‘One Strange Rock’ Finale Airs Tonight, Shows NASA Astronaut Peggy Whitson Come Home From Space

Willy SanjuanAP Images

Fans of National Geographic Channel’s One Strange Rock documentary series won’t want to miss the grand finale airing tonight at 10 p.m. EDT/PDT (9 p.m. CDT).

Tonight’s episode, titled “There’s No Place Like Home,” features amazing footage from space, as well as a few surprises that will surely keep you glued to the screen.

As the Inquisitr previously reported, the series’ May 28 finale will feature an exclusive 3D virtual reality film, the first one ever to be shot in space.

The short movie, filmed on board the International Space Station (ISS) by European Space Agency’s astronaut Paolo Nespoli, is a major treat in itself and showcases never-before-seen footage that allows the viewers to experience how it feels to float along inside the space station.

But the big thrill that Nespoli’s space-made film has to offer is the emotional homecoming of NASA astronaut Peggy Whitson, Space.com reports.

The 4-minute VR film, shot under the careful Skype-enabled guidance of the series’ director, award-winning filmmaker Darren Aronofsky, depicts Whitson’s last day in space as well as her heartfelt goodbye to the orbiting lab that she has called home for longer than any other American astronaut.

According to Space.com, the one-of-a-kind VR set to debut tonight on One Strange Rock captures Whitson — imaged above (upper row, second from the right) at the One Strange Rock panel on January 13 in California — as she weightlessly zips around the ISS and gazes out the space station’s iconic Cupola window. The series’ finale later reveals footage from the astronaut’s 2017 homecoming.

Whitson returned to Earth last fall, on September 2, together with fellow NASA astronaut Jack Fischer and Russian cosmonaut Fyodor Yurchikhin. The trio boarded a Soyuz MS-04 spacecraft, seen in the One Strange Rock finale as it re-enters our planet “with a fiery, high-speed plunge,” notes Space.com.

Throughout her astronaut career, Whitson has spent a total of 665 days in space. The experienced astronaut is a trailblazer and a multiple record breaker, and has served on board the ISS during three long-duration missions, states NASA.

Whitson has lived in space for longer than any other NASA astronaut, a record which she broke on April 24, 2017, after clocking in a cumulative 534 days, 2 hours and 48 minutes on board the ISS. The occasion marked the record for most cumulative days in space both by a U.S. astronaut and by a woman of any nationality, Space.com reported last year.
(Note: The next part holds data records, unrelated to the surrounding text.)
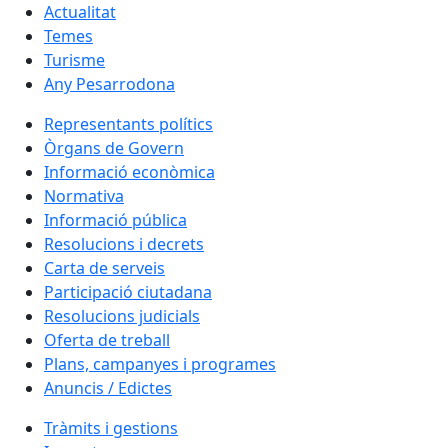
Actualitat
Temes
Turisme
Any Pesarrodona
Representants polítics
Òrgans de Govern
Informació econòmica
Normativa
Informació pública
Resolucions i decrets
Carta de serveis
Participació ciutadana
Resolucions judicials
Oferta de treball
Plans, campanyes i programes
Anuncis / Edictes
Tràmits i gestions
Peggy Whitson comes home to Earth from the International Space Station.
NASA astronaut Peggy Annette Whitson smiles after the Soyuz MS-04 capsule that brought her back to Earth landed in a remote area in Kazakhstan on September 3, 2017.Featured image credit: Sergei IlnitskyAP Images

The NASA astronaut also holds the record for most spacewalks by a woman and longest spacewalk time accumulated by a female astronaut. Whitson has racked up 10 spacewalks, with a total of 60 hours and 21 minutes.
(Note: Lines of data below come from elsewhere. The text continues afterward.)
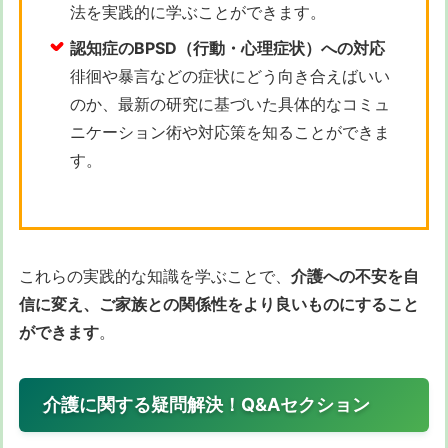
法を実践的に学ぶことができます。
認知症のBPSD（行動・心理症状）への対応
徘徊や暴言などの症状にどう向き合えばいい
のか、最新の研究に基づいた具体的なコミュ
ニケーション術や対応策を知ることができま
す。
これらの実践的な知識を学ぶことで、
介護への不安を自
信に変え、ご家族との関係性をより良いものにすること
ができます
。
介護に関する疑問解決！Q&Aセクション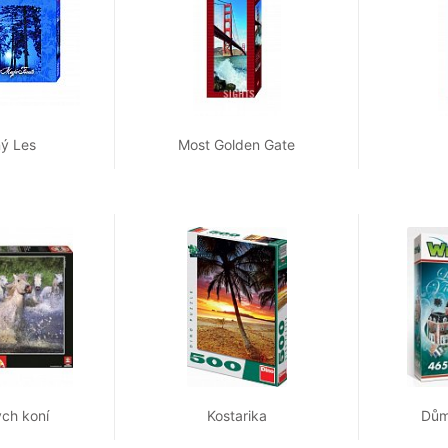
ý Les
Most Golden Gate
ých koní
Kostarika
Dům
At the same time, she is the first woman to assume command of the space station, which she did during Expedition 16 in 2008. In 2017, during Expedition 51, she took the reins of the ISS for her second time, breaking yet another record for female astronauts. Last but not least, Whitson also holds the record for oldest female astronaut, which she broke last year at the age of 57-years-old.

After her long stay in space, Whitson talks about coming home in the One Strange Rock finale.

The astronaut also told Space.com how her notion of “home” evolved through the years — from initially describing the farm in Beaconsville, Iowa, where she grew up in — and eventually grew to encompass the entire planet.

“I think once I left the planet, home was planet Earth. So, I think it’s all about perspective.”

In the One Strange Rock May 28 finale, which touches on the very special environmental conditions that make Earth the ideal planet for the human body to live and thrive on, the seasoned astronaut discloses what she loves most about living in space.

“I love being in space. That zero-gravity part is really nice. Gravity sucks,” she told Space.com.